### Assignment:
Answer these questions from the news release about the EEOC settlement below.
(a) How much money will Grand Central Partnership pay to settle the lawsuit?
(b) In what year did the EEOC first sue Grand Central Partnership over its dress code?
(c) Who is the regional attorney of the EEOC's New York District Office?

Developer Fired Rastafarian Who Complained About Threat of Violence,
Federal Agency Charged
NEW YORK - Grand Central Partnership, Inc. will pay $135,000 and furnish other relief to settle an employment discrimination lawsuit filed by the Equal Employment Opportunity Commission (EEOC), the agency said today. The EEOC had charged that the not-for-profit developer of real estate, offices, and facilities around Grand Central Terminal in New York City unlawfully fired a black Rastafarian security officer for his 2010 complaints of threats of violence and racism and his participation in an EEOC lawsuit resolved in 2009.
The EEOC's 2011 lawsuit asserted that a non-Rastafarian security officer threatened to shoot a group of Rastafarian officers. When the Rastafarians complained, a white security supervisor made light of the physical threat and implied the Rastafarians were at fault. One Rastafarian security officer objected to the supervisor's reaction and complained that he heard the supervisor had referred to the Rastafarians by the "N-word." The Rastafarian security officer immediately contacted EEOC about the incident. The EEOC said that Grand Central Partnership fired the security officer for this.
In 2008, the EEOC sued Grand Central Partnership for failing to accommodate the religious beliefs of four Rastafarian employees who needed modifications to its dress code. That lawsuit was resolved by a 2009 consent decree which prohibited Grand Central Partnership from retaliating against Rastafarian security officers for their participation in the lawsuit. The 2011 lawsuit alleged that Grand Central Partnership unlawfully terminated the Rastafarian security officer and breached the earlier consent decree which was still subject to supervision by the federal court.
In addition to the monetary relief which will be paid to the Rastafarian security officer, the new consent decree requires Grand Central Partnership to conduct extensive training on investigating discrimination complaints, including methods for proper documentation and unbiased assessment of witness credibility. The decree also requires Grand Central Partnership to regularly report to EEOC about any further complaints of religious discrimination or retaliation.
"When the EEOC enters into a consent decree, it will remain involved to assure that an employer does not punish those who complained about discrimination," said Elizabeth Grossman, regional attorney of the EEOC's New York District Office. "We are hopeful that this second consent decree with Grand Central Partnership will ensure that future discrimination does not occur."
Kevin Berry, director of EEOC's New York District Office, said, "Threats of workplace violence are often targeted at people of color and those who hold certain religious beliefs. The EEOC encourages victims of such threatened violence to come forward."
EEOC is the federal government agency responsible for enforcing anti-discrimination laws in the workplace. Further information about the EEOC is available at www.eeoc.gov.

### Provided records:
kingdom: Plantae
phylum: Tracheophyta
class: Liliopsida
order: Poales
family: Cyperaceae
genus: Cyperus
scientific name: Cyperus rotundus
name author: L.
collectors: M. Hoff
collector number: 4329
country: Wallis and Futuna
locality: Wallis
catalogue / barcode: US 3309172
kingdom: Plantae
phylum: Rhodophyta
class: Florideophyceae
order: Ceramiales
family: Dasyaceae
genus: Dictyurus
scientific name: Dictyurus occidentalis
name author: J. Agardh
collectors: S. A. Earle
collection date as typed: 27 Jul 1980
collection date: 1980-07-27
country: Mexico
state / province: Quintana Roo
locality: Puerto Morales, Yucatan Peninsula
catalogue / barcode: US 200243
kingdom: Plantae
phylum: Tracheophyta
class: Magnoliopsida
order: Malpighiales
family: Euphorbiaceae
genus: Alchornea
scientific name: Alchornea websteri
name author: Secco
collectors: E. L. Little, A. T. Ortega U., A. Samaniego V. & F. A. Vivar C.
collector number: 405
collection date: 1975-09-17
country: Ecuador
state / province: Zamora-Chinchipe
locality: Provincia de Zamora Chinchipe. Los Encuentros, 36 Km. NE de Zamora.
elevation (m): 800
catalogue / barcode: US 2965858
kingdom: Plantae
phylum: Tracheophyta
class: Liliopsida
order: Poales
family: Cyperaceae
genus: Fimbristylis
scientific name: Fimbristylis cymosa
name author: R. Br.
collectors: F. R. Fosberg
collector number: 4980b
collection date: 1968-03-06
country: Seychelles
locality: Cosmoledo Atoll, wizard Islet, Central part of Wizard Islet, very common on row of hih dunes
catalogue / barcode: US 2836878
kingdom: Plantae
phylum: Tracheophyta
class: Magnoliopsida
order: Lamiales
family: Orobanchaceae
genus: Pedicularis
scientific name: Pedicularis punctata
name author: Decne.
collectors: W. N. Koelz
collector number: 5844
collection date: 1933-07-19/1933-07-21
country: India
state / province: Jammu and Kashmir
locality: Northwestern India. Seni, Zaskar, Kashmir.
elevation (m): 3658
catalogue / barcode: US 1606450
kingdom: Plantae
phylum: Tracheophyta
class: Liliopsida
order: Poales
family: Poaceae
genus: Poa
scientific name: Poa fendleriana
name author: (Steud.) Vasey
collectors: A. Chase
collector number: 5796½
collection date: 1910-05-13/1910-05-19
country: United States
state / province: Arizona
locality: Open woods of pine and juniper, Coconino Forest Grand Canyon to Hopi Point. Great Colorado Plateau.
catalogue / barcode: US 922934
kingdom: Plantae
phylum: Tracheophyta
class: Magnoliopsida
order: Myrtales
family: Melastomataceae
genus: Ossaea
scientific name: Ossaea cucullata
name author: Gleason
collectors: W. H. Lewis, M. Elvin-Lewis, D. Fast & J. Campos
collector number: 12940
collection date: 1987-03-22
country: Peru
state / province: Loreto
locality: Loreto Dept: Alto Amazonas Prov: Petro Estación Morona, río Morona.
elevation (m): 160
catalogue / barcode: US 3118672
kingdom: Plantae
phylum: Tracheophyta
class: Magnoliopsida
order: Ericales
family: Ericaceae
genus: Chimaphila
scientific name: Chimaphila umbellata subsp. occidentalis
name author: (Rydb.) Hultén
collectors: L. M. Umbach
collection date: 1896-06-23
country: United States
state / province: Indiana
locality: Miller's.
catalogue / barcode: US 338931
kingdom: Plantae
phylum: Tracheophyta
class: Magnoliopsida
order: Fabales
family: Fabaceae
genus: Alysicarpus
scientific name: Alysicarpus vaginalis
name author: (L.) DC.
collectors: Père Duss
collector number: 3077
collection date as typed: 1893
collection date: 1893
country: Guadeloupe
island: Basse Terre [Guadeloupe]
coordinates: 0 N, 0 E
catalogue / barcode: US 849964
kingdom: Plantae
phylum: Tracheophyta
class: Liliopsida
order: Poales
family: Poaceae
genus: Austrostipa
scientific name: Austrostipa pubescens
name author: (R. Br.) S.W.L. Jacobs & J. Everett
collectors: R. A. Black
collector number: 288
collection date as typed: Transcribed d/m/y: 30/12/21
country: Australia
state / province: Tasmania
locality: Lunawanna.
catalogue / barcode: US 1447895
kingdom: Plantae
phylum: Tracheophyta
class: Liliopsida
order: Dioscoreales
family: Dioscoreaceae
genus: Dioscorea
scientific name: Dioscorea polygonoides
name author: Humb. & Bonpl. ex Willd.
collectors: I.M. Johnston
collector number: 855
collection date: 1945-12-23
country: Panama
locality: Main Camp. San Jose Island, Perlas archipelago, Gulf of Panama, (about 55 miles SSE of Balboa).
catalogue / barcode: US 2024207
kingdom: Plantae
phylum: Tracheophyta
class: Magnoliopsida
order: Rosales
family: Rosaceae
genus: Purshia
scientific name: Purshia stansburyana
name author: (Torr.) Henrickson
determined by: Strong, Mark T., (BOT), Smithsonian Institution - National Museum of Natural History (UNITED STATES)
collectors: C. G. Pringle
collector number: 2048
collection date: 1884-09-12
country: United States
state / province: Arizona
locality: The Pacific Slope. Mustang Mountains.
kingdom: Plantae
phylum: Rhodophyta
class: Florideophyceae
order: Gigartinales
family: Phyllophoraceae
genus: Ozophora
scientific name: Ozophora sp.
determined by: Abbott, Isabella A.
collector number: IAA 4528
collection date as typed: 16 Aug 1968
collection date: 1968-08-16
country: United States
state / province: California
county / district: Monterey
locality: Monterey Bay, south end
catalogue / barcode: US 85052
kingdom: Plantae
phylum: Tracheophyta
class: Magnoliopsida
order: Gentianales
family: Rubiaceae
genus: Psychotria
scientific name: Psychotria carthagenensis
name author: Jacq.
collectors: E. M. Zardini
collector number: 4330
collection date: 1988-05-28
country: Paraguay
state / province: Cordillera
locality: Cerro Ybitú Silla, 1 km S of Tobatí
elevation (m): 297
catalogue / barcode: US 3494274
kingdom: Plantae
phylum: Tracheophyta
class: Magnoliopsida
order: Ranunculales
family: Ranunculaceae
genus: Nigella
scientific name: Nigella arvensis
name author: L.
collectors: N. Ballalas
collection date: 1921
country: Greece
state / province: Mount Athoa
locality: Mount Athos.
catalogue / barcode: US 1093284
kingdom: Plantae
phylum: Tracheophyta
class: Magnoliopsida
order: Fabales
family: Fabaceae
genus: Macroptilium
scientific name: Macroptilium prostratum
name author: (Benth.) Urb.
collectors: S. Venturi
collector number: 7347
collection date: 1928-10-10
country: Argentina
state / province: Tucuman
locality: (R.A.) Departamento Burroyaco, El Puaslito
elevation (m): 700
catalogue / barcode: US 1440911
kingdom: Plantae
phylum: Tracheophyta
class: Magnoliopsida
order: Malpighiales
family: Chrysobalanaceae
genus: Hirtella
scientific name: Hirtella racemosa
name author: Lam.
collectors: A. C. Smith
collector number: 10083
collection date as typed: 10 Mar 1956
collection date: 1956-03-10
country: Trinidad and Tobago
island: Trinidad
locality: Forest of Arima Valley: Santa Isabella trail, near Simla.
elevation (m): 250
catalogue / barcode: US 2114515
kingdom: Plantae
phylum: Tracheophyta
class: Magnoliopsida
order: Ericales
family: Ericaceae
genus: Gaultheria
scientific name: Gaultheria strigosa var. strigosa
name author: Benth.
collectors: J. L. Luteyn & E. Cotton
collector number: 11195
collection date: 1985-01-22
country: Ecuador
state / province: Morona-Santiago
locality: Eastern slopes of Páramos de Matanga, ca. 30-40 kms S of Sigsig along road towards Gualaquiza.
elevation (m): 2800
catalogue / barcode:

### The answer:
(a) $135,000
(b) 2008
(c) Elizabeth Grossman